═════ STORED DATA ═════

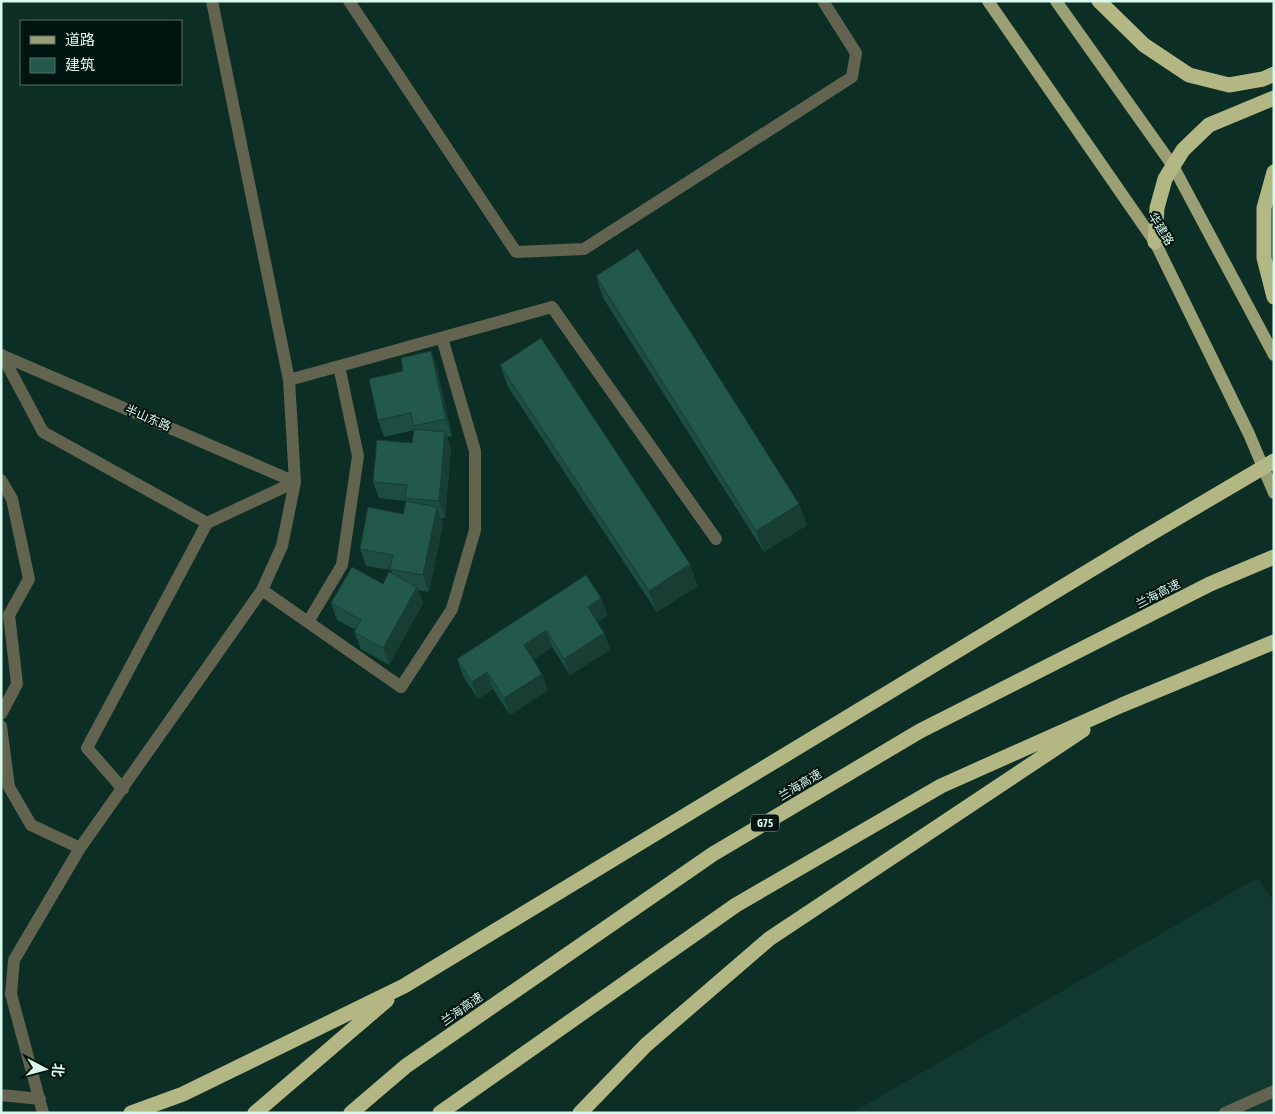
<svg xmlns="http://www.w3.org/2000/svg" width="1275" height="1114" font-family="'Asap Condensed','Noto Sans SC',sans-serif">
<style>
.built{fill:#11392f}
.lines{fill:none;stroke-linecap:round;stroke-linejoin:round}
.minor{stroke:#62644f;stroke-width:12}
.major{stroke:#9ba074;stroke-width:12}
.highway{stroke:#b2b783;stroke-width:15}
.highway-bridge{stroke:#b2b783;stroke-width:15}
.wall{fill:#1d4d40}
.shaded-wall{fill:#183e34}
.building{fill:#22594a;stroke:#183e34}
.labels{text-anchor:middle;stroke-width:4;stroke-linejoin:round;paint-order:stroke}
.shield{fill:#00150f;stroke:#98b5ab;stroke-width:1}
.shield-label{font-size:11px;font-weight:bold;fill:#d9f9ee}
.street-label{font-size:12px;fill:#d9f9ee;stroke:#00150f}
</style>
<rect width="100%" height="100%" fill="#0c2e25"/>
<path class="built" d="M1257 878 1274 901V1113H852Z"/>
<g class="lines">
<path class="minor" d="M349 1 516 252 584 249 852 77 856 53 823 1
M1 355 295 482
M2 355 43 432 207 523
M289 380 552 307 716 539
M1 480 12 499 29 579 9 615 17 684 1 714
M262 590 401 687 452 609 475 530V451L442 338
M308 622 342 565 358 456 339 366
M1 726 9 787 31 825 80 848
M123 789 87 748 207 523 295 482
M1 1095 40 1099
M43 1113 11 994 14 960 80 848 262 590 282 546 295 482 289 380 212 1
M1225 1113 1274 1091"/>
<path class="major" d="M988 1 1155 242 1249 434 1274 493
M1056 1 1173 166 1274 355"/>
<path class="highway" d="M1099 1 1144 45 1189 75 1229 85 1263 79 1274 74
M1274 172 1264 208V258L1274 297
M1155 242 1157 208 1165 179 1183 150 1209 125 1274 98
M131 1113 183 1094 404 986 1140 540
M255 1113 387 1000
M351 1113 406 1066 713 854 920 731 1210 584 1274 557
M440 1113 736 905 941 786 1122 705 1274 642
M580 1113 646 1045 769 939 1083 730"/>
<path class="highway-bridge" d="M1140 540 1274 461"/>
</g>
<path class="wall" d="M596 276 807 525 764 552 603 298Z
M431 351 437 368 452 436 447 437 451 449 445 518H441L443 524 429 592 418 590 423 603 389 665 361 649 354 632 356 630 337 620 331 603 383 584 392 573 391 570 366 566 360 549 403 514 406 501 379 498 373 482 412 443 414 430 384 437 378 420 403 371Z
M500 365 698 586 657 612 508 387Z
M601 598 607 615 597 622 604 633 610 650 570 675 552 647 533 660 542 674 548 690 510 715 493 689 478 699 463 676 457 659Z"/>
<path class="shaded-wall" d="M431 351 437 368 452 436 446 419Z
M445 432 451 449 445 518 439 501Z
M799 504 807 525 764 552 756 531Z
M437 507 443 524 429 592 423 575Z
M690 564 698 586 657 612 649 591Z
M417 587 423 603 389 665 383 648Z
M601 598 607 615 594 624 588 607Z
M546 630 552 647 530 662 524 645Z
M604 633 610 650 570 675 564 659Z
M487 672 493 689 478 699 472 682Z
M542 674 548 690 510 715 504 698Z"/>
<path class="building" d="M638 249 799 504 756 531 596 276Z
M541 338 690 564 649 591 500 365Z
M431 351 446 419 413 426 411 413 378 420 369 379 403 371 401 358Z
M414 429 445 432 439 501 405 498 407 485 373 482 377 440 412 443Z
M406 501 437 507 423 575 390 569 393 555 360 549 368 507 403 514Z
M352 567 383 584 389 572 417 587 383 648 354 632 361 620 331 603Z
M586 575 601 598 588 607 604 633 564 659 546 630 524 645 542 674 504 698 487 672 472 682 457 659Z"/>
<g class="labels">
<rect class="shield" x="751" y="814.5" width="28" height="17" rx="4"/>
<g class="shield-label">
<text x="765" y="827">G75</text>
</g>
<g class="street-label">
<text transform="translate(1161 229) rotate(58)" y="4">华建路</text>
<text transform="translate(148 418) rotate(23)" y="4">半山东路</text>
<text transform="translate(1158 594) rotate(-27)" y="4">兰海高速</text>
<text transform="translate(800 785) rotate(-31)" y="4">兰海高速</text>
<text transform="translate(462 1009) rotate(-35)" y="4">兰海高速</text>
</g>
</g>
<rect width="1275" height="1114" fill="none" stroke="#d9f9ee" stroke-width="5"/>
<rect x="20" y="20" width="162" height="65" fill="#00150f" stroke="#577068"/>
<rect x="30" y="36" width="25" height="8" fill="#9ba074" stroke="#577068"/>
<text x="65" y="45" font-size="15" fill="#d9f9ee">道路</text>
<rect x="30" y="58" width="25" height="15" fill="#22594a" stroke="#577068"/>
<text x="65" y="70" font-size="15" fill="#d9f9ee">建筑</text>
<g transform="translate(45 1069) rotate(96)" stroke="#00150f" stroke-width="4" paint-order="stroke">
<path d="M0-4L9 19L0 12L-9 19Z" fill="#d9f9ee"/>
<text y="-8" font-size="14" font-weight="bold" text-anchor="middle" fill="#d9f9ee">北</text>
</g>
</svg>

═════

# [WHAT YOU ARE ASKED TO DO]
Each line in the entries above, starting at the line with "M1 1095 40 1099" and ending at the line with "M417 587 423 603 389 665 383 648Z", is to be printed exactly, and only those lines.

# [ANSWER SECTION]
M1 1095 40 1099
M43 1113 11 994 14 960 80 848 262 590 282 546 295 482 289 380 212 1
M1225 1113 1274 1091"/>
<path class="major" d="M988 1 1155 242 1249 434 1274 493
M1056 1 1173 166 1274 355"/>
<path class="highway" d="M1099 1 1144 45 1189 75 1229 85 1263 79 1274 74
M1274 172 1264 208V258L1274 297
M1155 242 1157 208 1165 179 1183 150 1209 125 1274 98
M131 1113 183 1094 404 986 1140 540
M255 1113 387 1000
M351 1113 406 1066 713 854 920 731 1210 584 1274 557
M440 1113 736 905 941 786 1122 705 1274 642
M580 1113 646 1045 769 939 1083 730"/>
<path class="highway-bridge" d="M1140 540 1274 461"/>
</g>
<path class="wall" d="M596 276 807 525 764 552 603 298Z
M431 351 437 368 452 436 447 437 451 449 445 518H441L443 524 429 592 418 590 423 603 389 665 361 649 354 632 356 630 337 620 331 603 383 584 392 573 391 570 366 566 360 549 403 514 406 501 379 498 373 482 412 443 414 430 384 437 378 420 403 371Z
M500 365 698 586 657 612 508 387Z
M601 598 607 615 597 622 604 633 610 650 570 675 552 647 533 660 542 674 548 690 510 715 493 689 478 699 463 676 457 659Z"/>
<path class="shaded-wall" d="M431 351 437 368 452 436 446 419Z
M445 432 451 449 445 518 439 501Z
M799 504 807 525 764 552 756 531Z
M437 507 443 524 429 592 423 575Z
M690 564 698 586 657 612 649 591Z
M417 587 423 603 389 665 383 648Z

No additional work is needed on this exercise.